I see people doing it..and they never grow.  There are handles there.  Use them.  Dont cheat yourself.


----------



## fufu (Mar 6, 2007)

I wouldn't see the point, if you are training legs, you are training legs. Why use your hands to help when you can just lower the weight?

I said in the poll I don't put my hands on my knees, but I never leg press anymore, but if I didn't, I wouldn't.


----------



## Witchblade (Mar 6, 2007)

I don't leg press either, and if I would I definitely wouldn't cheat either. I doubt it's good for your knees, and like Akira said, you shouldn't cheat the movement.


----------



## plewser2006 (Mar 6, 2007)

i guess if you wanna get that one last rep out and cant quite do it then a little push might get it done,
lets say you push with 10 pounds or pressure, and your working with 300 pounds, thats still a 290lb rep...

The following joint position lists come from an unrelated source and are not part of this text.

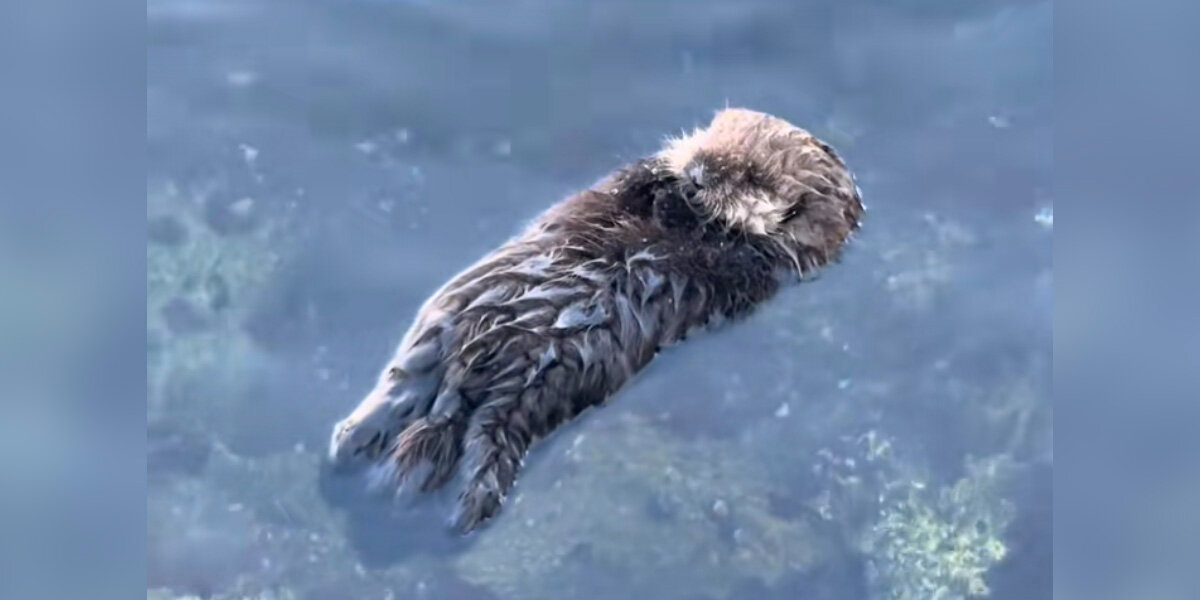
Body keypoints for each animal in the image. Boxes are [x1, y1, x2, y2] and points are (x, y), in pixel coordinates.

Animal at [328, 108, 865, 533]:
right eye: (712, 137)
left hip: (539, 388)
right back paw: (352, 440)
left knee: (490, 436)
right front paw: (665, 177)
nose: (697, 173)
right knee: (405, 381)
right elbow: (630, 184)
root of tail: (467, 377)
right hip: (444, 322)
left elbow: (726, 251)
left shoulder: (758, 267)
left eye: (750, 175)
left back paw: (462, 507)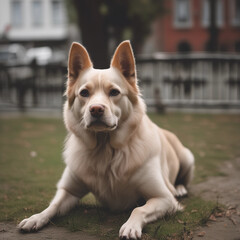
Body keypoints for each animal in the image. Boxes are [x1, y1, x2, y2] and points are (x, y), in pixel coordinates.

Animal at [17, 40, 194, 239]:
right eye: (84, 93)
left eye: (114, 92)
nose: (96, 109)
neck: (105, 149)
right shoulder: (68, 191)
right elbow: (52, 205)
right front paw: (35, 218)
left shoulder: (164, 198)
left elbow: (139, 209)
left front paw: (130, 226)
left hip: (188, 158)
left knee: (182, 180)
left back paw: (180, 188)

but then again, im sure its bad for the knees


----------



## DOMS (Mar 6, 2007)

I keep my hands on my crotch.  Oddly enough, I don't have to worry about people wanting to talk to me while I workout.


----------



## SheLifts (Mar 6, 2007)

at my sides on the handles.


----------



## kidbodybilder (Mar 6, 2007)

on the handles for me to


----------



## Spud (Mar 6, 2007)

I keep my hands on my knees sometimes. As long as your not actually pushing, I see no problem. In fact, removing the counterbalance of gripping and pulling on the handles could make the exercise harder.


----------



## katt (Mar 6, 2007)

The handles are too far out for me     so I hold on under the chair part


----------



## Duncans Donuts (Mar 6, 2007)

With your hands on your knees, you would be more likely to round your back (i think).


----------



## CED_2583 (Mar 6, 2007)

Handles, I love diggin' in (truth be told I feel like I'm cheating if I grab too tightly sometimes!).


----------



## goandykid (Mar 6, 2007)

I keep my hands behind my head. No one else does?


----------



## plewser2006 (Mar 7, 2007)

hands behind the head sounds like a good place to keep good back form...

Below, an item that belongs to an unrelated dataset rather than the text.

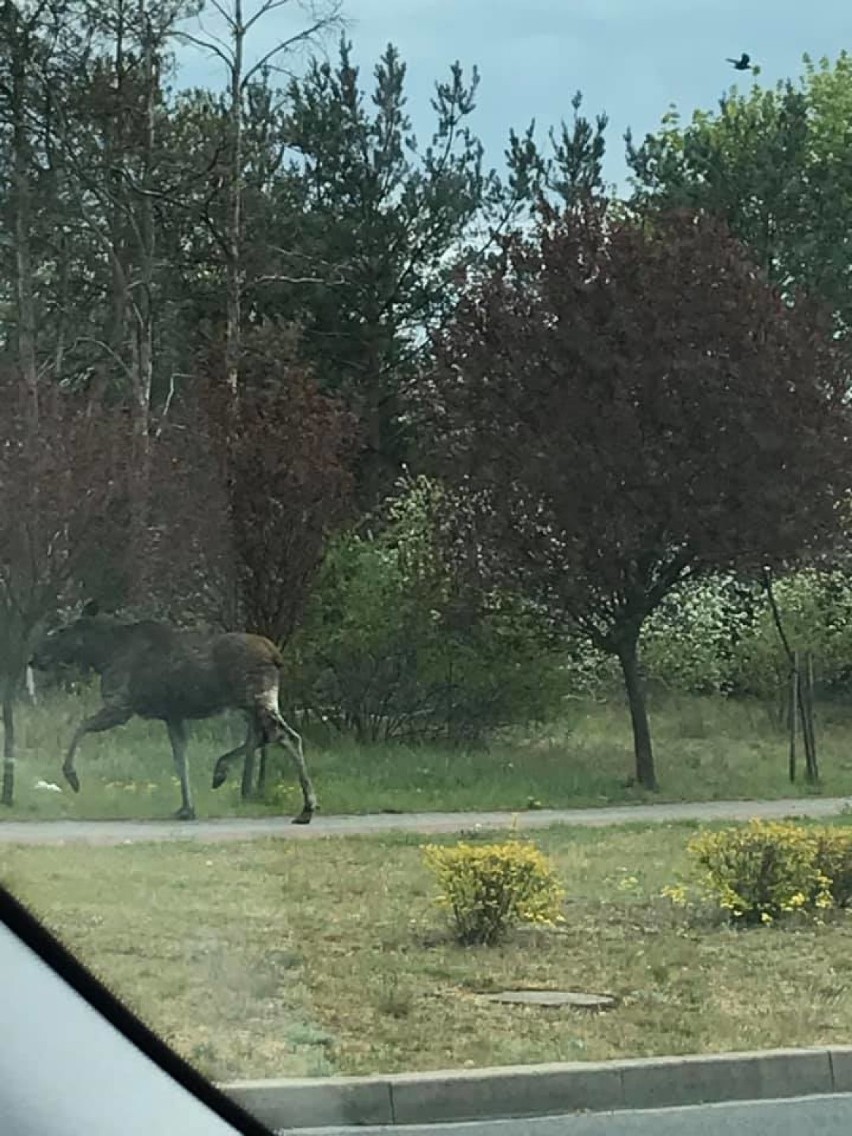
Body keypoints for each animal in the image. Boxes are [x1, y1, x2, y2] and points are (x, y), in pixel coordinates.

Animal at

but watch that you dont pull your neck


----------



## Soul of Sol (Mar 9, 2007)

goandykid said:


> I keep my hands behind my head. No one else does?


 
 ditto.


----------



## goob (Mar 9, 2007)

DOMS said:


> I keep my hands on my crotch.  Oddly enough, I don't have to worry about people wanting to talk to me while I workout.


----------



## Triple Threat (Mar 9, 2007)

DOMS said:


> I keep my hands on my crotch.  Oddly enough, I don't have to worry about people wanting to talk to me while I workout.



They probably wouldn't be too interested in shaking hands with you when you were done either.


----------